## Exercise details
List every line in the records below that contains the string "pose", treating uppercase and lowercase letters as different.

## Entries provided
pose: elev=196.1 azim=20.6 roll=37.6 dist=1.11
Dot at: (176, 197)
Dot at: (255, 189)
* * *
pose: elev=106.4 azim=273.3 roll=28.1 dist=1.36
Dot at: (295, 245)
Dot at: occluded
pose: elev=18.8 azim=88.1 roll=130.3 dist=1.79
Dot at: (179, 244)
...
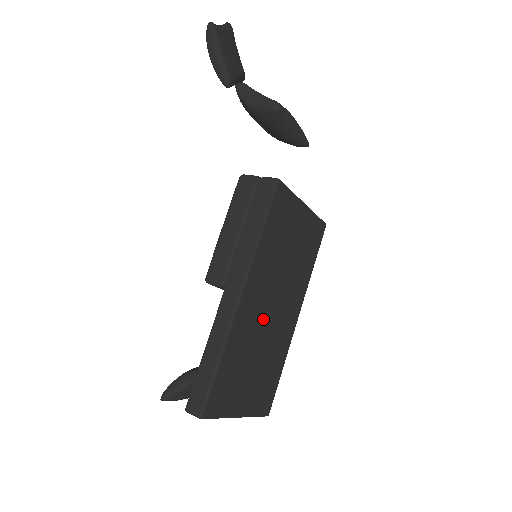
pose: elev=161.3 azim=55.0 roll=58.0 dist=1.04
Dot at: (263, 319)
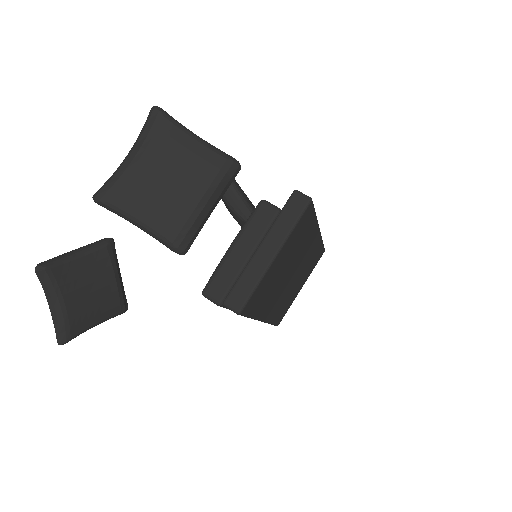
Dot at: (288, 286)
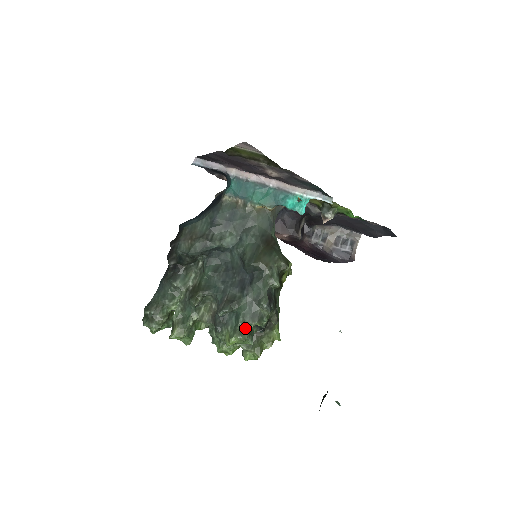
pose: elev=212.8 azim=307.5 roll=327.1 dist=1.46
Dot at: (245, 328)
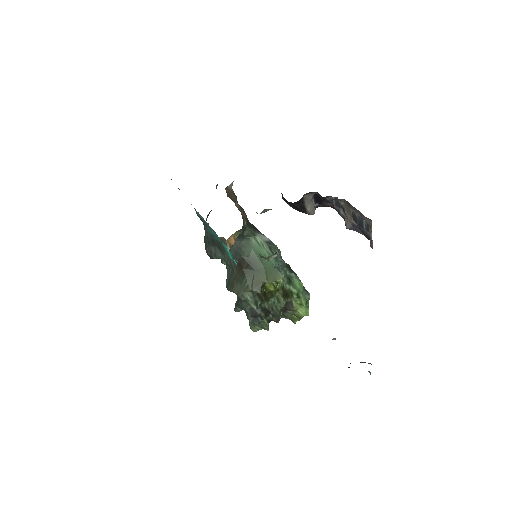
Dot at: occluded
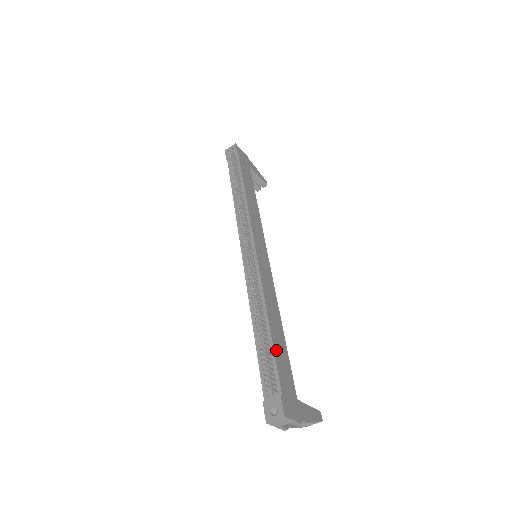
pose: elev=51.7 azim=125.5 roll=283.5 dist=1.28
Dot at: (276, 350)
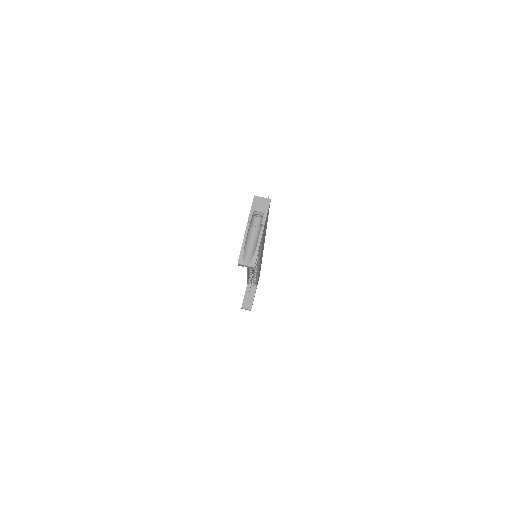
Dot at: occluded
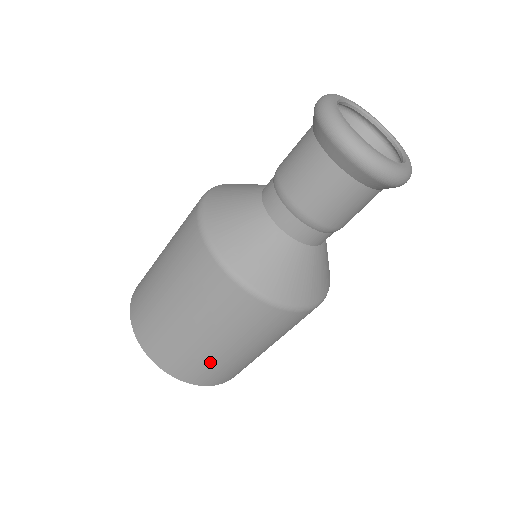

## Solved exercise
pose: elev=196.1 azim=20.6 roll=37.6 dist=1.11
pose: elev=106.4 azim=273.3 roll=28.1 dist=1.36
pose: elev=18.8 azim=88.1 roll=130.3 dist=1.79
pose: elev=161.3 azim=55.0 roll=58.0 dist=1.04
pose: elev=212.8 azim=307.5 roll=327.1 dist=1.46
pose: elev=51.7 azim=125.5 roll=283.5 dist=1.28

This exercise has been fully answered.